Video Gordon Smith (inventor)



Riwayat profesional

Gordon Smith was trained as a tool and die maker in C. A. Norgren, Littleton, Colorado. He returned to Canada in 1975 and worked for Comptec International Ltd., a color printing company, in Vancouver, British Columbia. Gordon Smith spent fourteen years at Comptec and moved from a Mold Maker position to become a manager of the Tooling, Engineering, and R & D. During this period he was responsible for increasing the output of machine operators by a factor of 6. He also helped move Comptec into the telecommunications business and developed a production system for telephone assembly used today by almost every major phone manufacturer in the world.

Gordon Smith left Comptec in 1989 to start Kiss Manufacturing. In the late 1990s Gordon discovered and started producing the KISS line of diving rebreathers under the name Jetsam Technologies.

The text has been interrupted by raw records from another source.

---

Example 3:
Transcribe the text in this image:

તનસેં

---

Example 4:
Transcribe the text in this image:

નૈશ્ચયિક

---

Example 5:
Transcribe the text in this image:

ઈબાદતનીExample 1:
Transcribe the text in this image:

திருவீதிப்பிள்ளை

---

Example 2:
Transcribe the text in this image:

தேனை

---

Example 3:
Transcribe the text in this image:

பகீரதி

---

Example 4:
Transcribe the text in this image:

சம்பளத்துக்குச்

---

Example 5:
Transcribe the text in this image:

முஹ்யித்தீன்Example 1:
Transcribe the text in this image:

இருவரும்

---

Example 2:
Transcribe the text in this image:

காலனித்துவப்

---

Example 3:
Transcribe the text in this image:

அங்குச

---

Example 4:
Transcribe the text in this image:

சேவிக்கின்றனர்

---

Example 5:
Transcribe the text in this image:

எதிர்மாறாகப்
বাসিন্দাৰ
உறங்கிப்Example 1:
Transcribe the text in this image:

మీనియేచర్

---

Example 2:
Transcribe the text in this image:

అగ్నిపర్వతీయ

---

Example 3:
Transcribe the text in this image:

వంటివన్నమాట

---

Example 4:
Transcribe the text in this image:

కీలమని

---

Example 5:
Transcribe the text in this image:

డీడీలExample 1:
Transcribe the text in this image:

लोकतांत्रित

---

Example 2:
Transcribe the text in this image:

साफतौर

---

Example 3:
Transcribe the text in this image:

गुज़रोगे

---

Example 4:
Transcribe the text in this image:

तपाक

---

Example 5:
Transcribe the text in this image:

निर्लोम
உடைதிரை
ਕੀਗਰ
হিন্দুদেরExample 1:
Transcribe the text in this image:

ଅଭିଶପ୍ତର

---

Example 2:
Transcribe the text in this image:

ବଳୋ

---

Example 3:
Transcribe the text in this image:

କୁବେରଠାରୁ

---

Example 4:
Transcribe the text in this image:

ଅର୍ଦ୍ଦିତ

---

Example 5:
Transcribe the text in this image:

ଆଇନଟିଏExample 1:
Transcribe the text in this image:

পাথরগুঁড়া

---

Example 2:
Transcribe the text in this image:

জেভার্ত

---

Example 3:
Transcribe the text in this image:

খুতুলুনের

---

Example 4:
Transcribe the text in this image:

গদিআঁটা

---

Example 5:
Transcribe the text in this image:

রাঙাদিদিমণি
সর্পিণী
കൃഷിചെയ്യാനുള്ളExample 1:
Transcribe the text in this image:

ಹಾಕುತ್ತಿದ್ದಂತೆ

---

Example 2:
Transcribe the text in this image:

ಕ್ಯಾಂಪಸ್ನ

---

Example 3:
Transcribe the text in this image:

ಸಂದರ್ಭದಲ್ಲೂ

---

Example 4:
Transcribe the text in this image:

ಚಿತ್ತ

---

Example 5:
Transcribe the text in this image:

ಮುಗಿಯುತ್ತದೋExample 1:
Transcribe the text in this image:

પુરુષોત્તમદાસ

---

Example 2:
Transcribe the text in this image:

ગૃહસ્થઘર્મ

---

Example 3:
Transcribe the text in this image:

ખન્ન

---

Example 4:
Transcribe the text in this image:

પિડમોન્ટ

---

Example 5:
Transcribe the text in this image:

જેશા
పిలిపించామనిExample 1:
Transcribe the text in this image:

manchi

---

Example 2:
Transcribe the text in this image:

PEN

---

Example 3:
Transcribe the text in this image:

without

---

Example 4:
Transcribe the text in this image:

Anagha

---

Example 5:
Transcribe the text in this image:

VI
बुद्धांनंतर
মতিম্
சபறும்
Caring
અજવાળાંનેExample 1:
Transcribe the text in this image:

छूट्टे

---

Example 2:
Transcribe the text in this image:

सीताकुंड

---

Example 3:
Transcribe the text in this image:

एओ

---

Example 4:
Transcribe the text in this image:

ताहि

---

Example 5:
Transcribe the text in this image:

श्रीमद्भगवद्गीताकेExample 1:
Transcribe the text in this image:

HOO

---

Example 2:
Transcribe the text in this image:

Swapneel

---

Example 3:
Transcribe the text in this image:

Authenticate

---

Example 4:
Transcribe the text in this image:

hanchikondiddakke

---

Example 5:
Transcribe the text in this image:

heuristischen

Maps Gordon Smith (inventor)



KISS Rebreather development

Gordon is an avid scuba diver in the Pacific Northwest, diving all over British Columbia on his "Ferrous" ship. In the mid-nineties, technical surveying became a movement that provided some background on some commercially available rebreors - very expensive and challenging to get at that time. Gordon was interested in technology, and also did not find his dives limited by the size of his tanks (generally consuming two tanks for every common diver). As a self-taught and owner of his own machine shop, he has the means and technical ability to start exploring the design and construction of his own rebreathers. These are exciting times for the development of rebreather, where virtually no certification bodies can handle non-military rebreathers and certainly there is no clear path forward towards acceptance of their use in recreational diving. For example, some charters at the time have the ability or experience to accommodate rebreather divers (often relying on live boats following bubble streams and with business models based on dives that last under an hour). However, since Gordon's initial goal was limited to diving on his own ship with his chosen people he could proceed with developing this experimental tool without the burden and limitations of regulatory considerations (self).

The first attempt in 1998 was a new approach, with unique pistons serving as counterlungs rather than conventional flexible bags. Interestingly, this approach is intended to use tank pressure to compensate for the friction of the ring and intertia of the displaced water. Although o-ring friction in the air is acceptable, this model can not handle the inertia of the required water movement. This prototype suffers from excessive breathing work and does not pass surface respiratory tests while submerged even for a few minutes. It makes it start however, and however has a dubious description of "looks like R2D2 make love to octopus" according to Gordon.

The next prototype is a semi-closed design again, but this time with a more conventional flexible counterlungs. It works very successfully, and has been pigeon for months. However, with the experience he gained with the semi-enclosed design, he saw that a fully enclosed system would have been feasible and far more desirable in terms of performance. He quickly decides on benefits including oxygen sensors because of the unintentional risk of hypoxia if necessary for surface exercise. One of the early innovations is the integrated bailout funnel, immediately switching to diluents for short-term open-circuit operation in an emergency or even entering the water. He also inserts the regulator to prevent negative loop pressure if the counterlung becomes completely deflated when it goes down.